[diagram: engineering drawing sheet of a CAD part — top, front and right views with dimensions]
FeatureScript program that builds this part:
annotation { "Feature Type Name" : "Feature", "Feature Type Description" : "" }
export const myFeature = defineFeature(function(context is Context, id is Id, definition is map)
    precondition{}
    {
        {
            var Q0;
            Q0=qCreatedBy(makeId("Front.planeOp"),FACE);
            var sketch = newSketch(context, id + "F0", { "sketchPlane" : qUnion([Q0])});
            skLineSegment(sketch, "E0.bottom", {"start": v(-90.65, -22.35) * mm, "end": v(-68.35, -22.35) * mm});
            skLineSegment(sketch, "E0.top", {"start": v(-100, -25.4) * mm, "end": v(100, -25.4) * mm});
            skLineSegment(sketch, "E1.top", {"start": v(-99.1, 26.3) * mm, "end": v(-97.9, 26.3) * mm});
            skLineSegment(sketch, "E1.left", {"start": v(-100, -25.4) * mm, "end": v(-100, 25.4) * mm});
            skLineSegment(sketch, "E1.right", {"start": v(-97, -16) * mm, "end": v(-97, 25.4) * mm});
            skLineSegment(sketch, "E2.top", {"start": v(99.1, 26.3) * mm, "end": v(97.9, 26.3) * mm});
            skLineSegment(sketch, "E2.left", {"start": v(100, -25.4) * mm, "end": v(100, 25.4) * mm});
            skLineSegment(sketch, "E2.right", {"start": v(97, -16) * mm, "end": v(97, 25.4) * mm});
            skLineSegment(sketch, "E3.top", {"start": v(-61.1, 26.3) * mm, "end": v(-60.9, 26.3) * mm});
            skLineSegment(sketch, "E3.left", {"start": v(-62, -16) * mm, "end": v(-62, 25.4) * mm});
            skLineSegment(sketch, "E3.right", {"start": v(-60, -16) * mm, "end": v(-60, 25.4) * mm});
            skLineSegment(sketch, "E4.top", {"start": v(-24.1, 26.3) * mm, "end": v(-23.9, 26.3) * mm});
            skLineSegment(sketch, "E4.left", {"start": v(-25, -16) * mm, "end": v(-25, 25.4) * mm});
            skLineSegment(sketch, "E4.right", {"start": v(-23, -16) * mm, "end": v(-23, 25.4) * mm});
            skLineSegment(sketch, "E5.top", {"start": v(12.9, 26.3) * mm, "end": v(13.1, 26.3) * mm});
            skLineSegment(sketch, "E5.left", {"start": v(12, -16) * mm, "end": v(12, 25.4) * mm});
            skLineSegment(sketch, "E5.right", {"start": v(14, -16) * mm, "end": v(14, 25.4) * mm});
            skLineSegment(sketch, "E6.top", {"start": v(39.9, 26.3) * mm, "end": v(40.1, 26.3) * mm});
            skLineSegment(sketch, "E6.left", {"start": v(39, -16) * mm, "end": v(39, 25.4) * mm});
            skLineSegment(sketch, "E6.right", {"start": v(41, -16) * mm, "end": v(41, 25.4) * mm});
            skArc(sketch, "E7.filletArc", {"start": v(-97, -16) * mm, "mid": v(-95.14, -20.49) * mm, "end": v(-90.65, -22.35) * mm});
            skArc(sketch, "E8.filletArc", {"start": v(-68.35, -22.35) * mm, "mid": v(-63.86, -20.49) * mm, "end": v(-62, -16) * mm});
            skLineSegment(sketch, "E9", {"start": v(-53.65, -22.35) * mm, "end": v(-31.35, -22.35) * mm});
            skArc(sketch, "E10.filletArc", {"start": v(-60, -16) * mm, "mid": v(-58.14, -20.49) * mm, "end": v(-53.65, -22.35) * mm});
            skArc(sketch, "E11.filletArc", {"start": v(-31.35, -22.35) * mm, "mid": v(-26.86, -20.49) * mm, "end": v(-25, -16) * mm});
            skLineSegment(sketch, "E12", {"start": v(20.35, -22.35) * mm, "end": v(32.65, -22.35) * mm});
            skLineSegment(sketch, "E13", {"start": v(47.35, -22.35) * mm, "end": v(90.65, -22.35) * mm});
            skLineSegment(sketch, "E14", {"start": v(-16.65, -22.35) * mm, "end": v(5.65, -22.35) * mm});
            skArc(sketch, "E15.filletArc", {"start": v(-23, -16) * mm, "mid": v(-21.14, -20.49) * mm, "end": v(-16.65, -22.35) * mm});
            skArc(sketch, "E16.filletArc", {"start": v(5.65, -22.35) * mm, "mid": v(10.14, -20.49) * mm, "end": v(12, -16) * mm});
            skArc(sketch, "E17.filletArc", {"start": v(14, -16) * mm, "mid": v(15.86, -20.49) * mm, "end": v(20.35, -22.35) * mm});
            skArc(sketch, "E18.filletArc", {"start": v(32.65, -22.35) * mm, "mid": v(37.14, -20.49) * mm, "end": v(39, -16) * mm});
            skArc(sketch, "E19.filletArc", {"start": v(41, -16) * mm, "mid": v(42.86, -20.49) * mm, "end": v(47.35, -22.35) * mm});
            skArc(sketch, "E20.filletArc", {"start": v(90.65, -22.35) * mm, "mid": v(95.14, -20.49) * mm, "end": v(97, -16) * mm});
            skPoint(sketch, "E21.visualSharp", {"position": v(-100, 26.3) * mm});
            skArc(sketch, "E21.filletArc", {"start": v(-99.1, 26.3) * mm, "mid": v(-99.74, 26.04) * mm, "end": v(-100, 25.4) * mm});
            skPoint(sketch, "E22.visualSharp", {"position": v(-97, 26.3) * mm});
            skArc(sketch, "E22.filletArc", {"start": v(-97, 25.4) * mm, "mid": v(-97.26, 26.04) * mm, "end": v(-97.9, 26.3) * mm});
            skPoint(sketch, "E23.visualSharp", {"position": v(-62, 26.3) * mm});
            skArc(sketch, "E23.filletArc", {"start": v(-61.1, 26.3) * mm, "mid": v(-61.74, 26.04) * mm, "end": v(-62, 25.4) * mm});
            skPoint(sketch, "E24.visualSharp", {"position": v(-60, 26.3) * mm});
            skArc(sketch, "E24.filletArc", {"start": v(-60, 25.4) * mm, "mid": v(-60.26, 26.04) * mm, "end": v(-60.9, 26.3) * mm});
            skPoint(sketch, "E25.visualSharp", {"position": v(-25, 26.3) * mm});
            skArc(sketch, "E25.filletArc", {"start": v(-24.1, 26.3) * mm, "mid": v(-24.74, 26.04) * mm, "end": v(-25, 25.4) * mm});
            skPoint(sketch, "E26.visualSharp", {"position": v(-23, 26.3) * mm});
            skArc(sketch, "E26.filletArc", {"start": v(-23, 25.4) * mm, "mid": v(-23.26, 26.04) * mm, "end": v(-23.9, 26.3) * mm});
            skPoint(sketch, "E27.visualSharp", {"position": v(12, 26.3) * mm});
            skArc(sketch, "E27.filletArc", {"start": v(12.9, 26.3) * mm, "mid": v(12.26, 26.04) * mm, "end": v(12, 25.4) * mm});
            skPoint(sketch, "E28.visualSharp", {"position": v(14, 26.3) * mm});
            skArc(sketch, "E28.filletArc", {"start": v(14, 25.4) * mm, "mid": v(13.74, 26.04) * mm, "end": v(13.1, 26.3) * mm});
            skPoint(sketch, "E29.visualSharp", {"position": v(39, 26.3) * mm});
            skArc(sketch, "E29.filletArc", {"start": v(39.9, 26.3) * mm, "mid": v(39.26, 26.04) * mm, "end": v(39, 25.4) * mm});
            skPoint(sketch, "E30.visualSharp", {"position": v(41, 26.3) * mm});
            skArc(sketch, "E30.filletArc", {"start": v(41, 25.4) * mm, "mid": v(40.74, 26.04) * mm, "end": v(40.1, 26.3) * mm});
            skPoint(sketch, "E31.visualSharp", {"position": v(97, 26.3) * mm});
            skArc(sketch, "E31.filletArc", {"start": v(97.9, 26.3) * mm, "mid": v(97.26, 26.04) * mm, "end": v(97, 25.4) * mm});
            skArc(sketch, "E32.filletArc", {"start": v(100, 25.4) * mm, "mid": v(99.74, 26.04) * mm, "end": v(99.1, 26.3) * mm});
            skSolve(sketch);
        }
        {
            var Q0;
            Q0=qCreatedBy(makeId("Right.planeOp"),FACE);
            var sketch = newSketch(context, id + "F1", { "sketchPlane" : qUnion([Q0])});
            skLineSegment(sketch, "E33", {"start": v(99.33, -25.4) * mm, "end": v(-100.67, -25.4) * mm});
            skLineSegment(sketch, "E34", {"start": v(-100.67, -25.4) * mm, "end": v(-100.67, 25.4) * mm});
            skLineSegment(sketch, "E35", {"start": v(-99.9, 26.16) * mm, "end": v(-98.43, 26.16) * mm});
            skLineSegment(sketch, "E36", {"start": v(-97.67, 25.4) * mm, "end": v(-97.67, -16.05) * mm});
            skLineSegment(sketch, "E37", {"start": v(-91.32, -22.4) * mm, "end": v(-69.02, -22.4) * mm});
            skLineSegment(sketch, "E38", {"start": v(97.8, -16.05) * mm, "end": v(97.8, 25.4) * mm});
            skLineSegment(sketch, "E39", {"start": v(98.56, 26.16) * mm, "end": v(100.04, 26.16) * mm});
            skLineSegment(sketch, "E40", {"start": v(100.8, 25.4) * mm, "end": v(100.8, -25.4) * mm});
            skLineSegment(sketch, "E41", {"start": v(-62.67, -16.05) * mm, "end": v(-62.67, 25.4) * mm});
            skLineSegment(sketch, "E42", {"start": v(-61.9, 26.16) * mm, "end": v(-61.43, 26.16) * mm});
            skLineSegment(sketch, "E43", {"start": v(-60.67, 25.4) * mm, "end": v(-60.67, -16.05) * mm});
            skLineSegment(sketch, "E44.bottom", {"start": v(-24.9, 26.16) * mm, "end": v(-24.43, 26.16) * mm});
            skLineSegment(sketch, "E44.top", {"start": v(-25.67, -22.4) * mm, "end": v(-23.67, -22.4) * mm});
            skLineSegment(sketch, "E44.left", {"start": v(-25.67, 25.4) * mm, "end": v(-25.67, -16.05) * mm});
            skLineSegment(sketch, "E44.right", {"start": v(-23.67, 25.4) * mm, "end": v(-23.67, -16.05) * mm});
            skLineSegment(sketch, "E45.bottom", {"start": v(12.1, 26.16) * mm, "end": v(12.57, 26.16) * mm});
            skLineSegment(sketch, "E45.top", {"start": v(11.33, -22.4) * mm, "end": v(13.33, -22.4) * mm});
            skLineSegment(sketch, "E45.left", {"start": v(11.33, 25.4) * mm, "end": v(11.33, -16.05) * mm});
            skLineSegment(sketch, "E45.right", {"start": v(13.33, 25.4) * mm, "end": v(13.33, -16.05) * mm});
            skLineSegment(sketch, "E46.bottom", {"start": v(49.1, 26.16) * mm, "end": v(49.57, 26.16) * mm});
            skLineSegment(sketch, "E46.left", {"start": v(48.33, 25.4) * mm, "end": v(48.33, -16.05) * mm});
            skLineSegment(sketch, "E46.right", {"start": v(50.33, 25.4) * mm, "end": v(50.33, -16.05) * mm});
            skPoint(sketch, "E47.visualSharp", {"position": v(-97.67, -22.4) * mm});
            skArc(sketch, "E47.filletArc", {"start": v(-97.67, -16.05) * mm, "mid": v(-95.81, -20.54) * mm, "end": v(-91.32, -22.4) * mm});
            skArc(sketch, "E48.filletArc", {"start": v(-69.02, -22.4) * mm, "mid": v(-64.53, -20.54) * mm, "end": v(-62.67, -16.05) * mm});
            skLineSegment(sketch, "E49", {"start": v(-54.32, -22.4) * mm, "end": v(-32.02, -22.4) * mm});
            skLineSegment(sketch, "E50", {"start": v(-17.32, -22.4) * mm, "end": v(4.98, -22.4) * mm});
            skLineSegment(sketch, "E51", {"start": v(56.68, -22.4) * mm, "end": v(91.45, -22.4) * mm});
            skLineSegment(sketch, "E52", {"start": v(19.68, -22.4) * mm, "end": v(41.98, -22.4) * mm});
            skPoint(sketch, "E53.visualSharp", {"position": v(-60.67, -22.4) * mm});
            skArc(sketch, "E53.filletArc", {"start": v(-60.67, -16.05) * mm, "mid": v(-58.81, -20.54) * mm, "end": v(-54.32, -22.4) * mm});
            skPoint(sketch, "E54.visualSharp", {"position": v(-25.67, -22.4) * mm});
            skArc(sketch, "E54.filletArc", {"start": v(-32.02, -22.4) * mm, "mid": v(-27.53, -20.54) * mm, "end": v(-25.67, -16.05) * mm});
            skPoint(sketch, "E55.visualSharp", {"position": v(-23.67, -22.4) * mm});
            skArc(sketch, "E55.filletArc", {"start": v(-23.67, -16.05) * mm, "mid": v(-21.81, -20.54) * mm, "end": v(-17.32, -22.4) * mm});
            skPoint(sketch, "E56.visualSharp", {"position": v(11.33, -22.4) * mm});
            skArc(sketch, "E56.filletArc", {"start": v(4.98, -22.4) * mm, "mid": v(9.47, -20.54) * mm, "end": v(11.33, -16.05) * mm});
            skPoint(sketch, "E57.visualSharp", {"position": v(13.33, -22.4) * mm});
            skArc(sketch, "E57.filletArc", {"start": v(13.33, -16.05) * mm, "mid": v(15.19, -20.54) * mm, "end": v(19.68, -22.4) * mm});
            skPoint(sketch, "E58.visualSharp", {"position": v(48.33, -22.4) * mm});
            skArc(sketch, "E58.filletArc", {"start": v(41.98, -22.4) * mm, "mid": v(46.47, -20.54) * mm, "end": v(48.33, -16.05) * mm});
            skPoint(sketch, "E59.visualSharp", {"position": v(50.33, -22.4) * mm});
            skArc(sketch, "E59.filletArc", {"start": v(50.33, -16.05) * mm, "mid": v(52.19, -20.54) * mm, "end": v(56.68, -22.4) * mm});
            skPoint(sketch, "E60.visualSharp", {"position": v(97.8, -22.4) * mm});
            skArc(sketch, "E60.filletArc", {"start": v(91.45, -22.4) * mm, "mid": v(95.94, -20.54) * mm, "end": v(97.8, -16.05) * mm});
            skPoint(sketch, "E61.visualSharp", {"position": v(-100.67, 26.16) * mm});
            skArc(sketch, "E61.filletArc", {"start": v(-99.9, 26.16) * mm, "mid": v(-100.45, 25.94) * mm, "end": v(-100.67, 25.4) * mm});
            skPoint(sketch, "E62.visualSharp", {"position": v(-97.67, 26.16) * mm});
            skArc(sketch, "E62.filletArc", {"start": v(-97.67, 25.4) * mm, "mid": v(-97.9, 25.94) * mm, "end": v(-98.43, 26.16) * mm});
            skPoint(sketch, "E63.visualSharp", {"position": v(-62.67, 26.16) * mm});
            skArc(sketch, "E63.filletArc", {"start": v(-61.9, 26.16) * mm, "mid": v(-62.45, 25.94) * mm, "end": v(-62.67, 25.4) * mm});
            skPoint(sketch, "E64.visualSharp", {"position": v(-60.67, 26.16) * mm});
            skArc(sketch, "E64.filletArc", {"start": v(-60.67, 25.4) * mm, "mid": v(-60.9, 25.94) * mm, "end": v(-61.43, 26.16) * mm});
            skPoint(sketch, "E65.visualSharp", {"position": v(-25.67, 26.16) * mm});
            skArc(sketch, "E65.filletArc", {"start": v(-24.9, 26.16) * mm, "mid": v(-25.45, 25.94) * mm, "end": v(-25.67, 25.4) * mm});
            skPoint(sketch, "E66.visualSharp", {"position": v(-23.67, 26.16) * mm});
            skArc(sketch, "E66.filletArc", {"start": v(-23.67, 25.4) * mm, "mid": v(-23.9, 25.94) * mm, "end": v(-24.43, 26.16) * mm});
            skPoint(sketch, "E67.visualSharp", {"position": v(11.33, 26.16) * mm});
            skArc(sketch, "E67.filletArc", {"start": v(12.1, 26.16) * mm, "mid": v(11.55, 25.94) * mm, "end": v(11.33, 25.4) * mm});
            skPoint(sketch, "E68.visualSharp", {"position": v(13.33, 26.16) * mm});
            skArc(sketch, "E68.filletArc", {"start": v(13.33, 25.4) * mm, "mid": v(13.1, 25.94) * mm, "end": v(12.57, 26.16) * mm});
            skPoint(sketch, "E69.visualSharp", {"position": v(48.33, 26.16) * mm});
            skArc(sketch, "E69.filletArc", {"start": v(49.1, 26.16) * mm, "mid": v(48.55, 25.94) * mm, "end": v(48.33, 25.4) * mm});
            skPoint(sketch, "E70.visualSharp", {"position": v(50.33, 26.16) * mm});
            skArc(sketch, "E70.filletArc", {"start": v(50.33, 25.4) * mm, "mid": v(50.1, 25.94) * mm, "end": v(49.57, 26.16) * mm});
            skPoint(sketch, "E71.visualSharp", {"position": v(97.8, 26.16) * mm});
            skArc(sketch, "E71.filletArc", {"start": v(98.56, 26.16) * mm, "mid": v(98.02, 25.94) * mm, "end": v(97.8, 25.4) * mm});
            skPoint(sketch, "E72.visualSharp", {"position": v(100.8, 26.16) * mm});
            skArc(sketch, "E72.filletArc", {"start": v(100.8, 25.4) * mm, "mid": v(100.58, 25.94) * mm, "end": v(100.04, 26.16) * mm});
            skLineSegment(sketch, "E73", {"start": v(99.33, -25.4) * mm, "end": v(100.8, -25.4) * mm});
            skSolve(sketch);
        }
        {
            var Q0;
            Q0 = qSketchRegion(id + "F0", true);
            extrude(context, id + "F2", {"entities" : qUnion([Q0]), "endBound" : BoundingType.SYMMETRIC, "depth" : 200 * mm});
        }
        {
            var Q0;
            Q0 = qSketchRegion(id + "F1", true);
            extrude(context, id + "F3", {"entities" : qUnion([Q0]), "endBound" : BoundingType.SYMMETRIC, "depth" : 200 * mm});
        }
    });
● ● ● ● ●
WHAT NEEDS TO BE DONE ▸
Gather every line of the listing above that contains the string "newSketch". Letter case must match.

ANSWER FOR THIS EXERCISE ▸
            var sketch = newSketch(context, id + "F0", { "sketchPlane" : qUnion([Q0])});
            var sketch = newSketch(context, id + "F1", { "sketchPlane" : qUnion([Q0])});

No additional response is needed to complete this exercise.